| Task to complete |
What you return must be the full data, repeated verbatim, with no pictures in it.

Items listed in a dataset
########
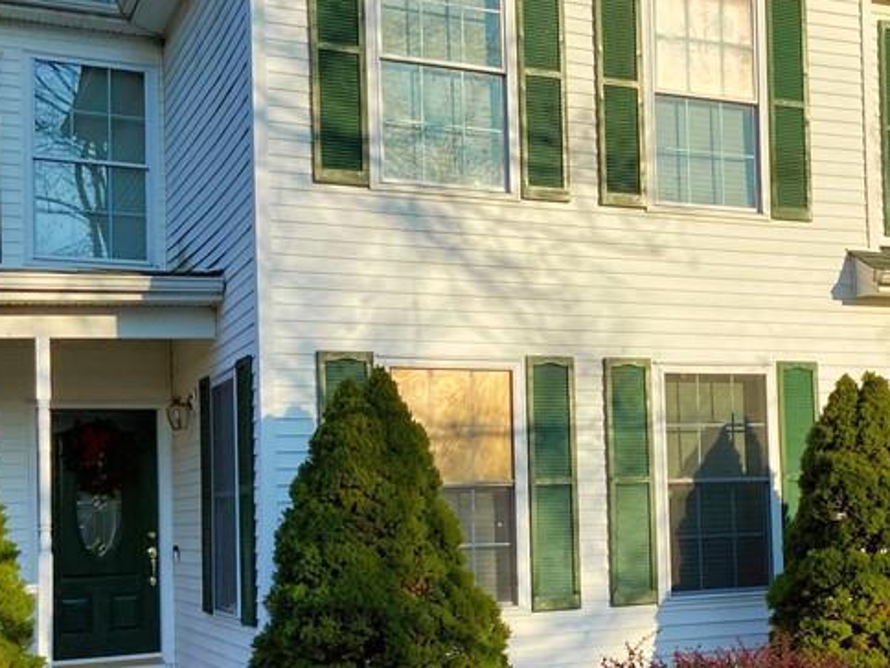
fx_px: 1414
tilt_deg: +2.1
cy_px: 469
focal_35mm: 55
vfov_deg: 26.3
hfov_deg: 34.5
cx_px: 622
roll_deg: +1.7
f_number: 1.8
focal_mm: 4.25
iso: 32
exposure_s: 1/2358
########
| Solution for this problem |
fx_px: 1414
tilt_deg: +2.1
cy_px: 469
focal_35mm: 55
vfov_deg: 26.3
hfov_deg: 34.5
cx_px: 622
roll_deg: +1.7
f_number: 1.8
focal_mm: 4.25
iso: 32
exposure_s: 1/2358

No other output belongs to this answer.